**Directions**
Return, word for word, the lines of the records below, starting with the line that contains "catalogue / barcode: US 1885017" and going through the line that contains "family: Zygophyllaceae".

═════ Input data

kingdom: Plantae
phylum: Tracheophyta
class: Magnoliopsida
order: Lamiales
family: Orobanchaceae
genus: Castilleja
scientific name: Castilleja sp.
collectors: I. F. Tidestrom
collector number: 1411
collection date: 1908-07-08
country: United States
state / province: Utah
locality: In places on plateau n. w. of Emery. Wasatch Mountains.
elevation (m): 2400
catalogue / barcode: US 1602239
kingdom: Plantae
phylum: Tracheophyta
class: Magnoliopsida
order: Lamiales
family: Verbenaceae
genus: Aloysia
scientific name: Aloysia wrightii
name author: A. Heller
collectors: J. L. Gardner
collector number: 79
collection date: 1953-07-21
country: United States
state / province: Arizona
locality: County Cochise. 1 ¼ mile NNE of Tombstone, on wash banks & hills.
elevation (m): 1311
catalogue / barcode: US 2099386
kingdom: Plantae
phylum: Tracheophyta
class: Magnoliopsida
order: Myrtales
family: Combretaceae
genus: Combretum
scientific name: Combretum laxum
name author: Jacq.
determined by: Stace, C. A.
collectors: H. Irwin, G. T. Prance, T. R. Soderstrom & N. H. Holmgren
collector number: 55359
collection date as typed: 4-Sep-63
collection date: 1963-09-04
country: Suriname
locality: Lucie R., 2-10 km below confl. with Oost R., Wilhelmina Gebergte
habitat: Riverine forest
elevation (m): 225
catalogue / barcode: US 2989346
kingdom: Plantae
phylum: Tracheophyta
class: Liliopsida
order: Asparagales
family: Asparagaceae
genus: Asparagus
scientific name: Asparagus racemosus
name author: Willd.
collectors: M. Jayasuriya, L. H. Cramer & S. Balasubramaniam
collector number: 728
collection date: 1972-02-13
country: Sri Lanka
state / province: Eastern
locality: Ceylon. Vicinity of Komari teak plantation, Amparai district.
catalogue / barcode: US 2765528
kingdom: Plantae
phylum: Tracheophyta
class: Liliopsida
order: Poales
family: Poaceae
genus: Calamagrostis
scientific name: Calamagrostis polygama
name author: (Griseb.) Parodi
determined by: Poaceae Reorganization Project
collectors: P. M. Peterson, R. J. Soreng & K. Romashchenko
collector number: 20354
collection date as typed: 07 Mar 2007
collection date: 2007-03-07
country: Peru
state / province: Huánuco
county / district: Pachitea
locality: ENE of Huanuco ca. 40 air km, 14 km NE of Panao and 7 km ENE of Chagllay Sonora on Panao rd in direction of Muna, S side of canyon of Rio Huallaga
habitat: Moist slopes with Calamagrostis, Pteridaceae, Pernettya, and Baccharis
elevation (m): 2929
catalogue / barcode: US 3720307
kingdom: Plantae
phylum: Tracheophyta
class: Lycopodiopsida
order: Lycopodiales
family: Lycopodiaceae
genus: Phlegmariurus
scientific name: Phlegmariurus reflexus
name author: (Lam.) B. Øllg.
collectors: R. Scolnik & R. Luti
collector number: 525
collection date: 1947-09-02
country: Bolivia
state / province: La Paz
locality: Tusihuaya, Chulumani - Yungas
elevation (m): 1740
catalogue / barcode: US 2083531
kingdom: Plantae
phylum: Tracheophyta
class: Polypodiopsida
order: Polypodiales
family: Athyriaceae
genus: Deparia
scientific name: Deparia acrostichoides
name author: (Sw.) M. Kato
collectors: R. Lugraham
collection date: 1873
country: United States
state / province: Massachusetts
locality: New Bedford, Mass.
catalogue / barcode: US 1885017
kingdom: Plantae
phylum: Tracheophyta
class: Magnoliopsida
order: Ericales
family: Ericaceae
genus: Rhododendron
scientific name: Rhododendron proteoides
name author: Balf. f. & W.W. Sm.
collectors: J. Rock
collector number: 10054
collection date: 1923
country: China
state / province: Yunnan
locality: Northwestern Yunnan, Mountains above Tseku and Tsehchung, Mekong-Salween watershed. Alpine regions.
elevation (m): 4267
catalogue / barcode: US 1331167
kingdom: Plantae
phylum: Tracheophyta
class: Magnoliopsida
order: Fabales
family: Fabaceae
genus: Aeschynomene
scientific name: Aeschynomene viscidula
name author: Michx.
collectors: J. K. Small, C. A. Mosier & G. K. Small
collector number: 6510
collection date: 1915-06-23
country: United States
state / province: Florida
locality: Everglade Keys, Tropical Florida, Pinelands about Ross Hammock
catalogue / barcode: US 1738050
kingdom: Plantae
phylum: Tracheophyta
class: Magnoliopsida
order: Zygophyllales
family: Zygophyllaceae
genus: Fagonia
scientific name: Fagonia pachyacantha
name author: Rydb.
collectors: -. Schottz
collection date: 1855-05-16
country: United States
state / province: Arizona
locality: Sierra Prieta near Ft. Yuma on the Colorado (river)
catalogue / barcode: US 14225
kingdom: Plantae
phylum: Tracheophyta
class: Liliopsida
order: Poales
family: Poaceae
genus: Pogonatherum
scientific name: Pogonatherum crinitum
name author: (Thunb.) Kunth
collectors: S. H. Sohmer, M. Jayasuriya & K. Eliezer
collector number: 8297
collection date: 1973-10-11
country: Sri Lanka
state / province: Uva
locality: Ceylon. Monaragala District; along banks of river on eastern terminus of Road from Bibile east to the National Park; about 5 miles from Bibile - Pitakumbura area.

══════════

**Full output**
catalogue / barcode: US 1885017
kingdom: Plantae
phylum: Tracheophyta
class: Magnoliopsida
order: Ericales
family: Ericaceae
genus: Rhododendron
scientific name: Rhododendron proteoides
name author: Balf. f. & W.W. Sm.
collectors: J. Rock
collector number: 10054
collection date: 1923
country: China
state / province: Yunnan
locality: Northwestern Yunnan, Mountains above Tseku and Tsehchung, Mekong-Salween watershed. Alpine regions.
elevation (m): 4267
catalogue / barcode: US 1331167
kingdom: Plantae
phylum: Tracheophyta
class: Magnoliopsida
order: Fabales
family: Fabaceae
genus: Aeschynomene
scientific name: Aeschynomene viscidula
name author: Michx.
collectors: J. K. Small, C. A. Mosier & G. K. Small
collector number: 6510
collection date: 1915-06-23
country: United States
state / province: Florida
locality: Everglade Keys, Tropical Florida, Pinelands about Ross Hammock
catalogue / barcode: US 1738050
kingdom: Plantae
phylum: Tracheophyta
class: Magnoliopsida
order: Zygophyllales
family: Zygophyllaceae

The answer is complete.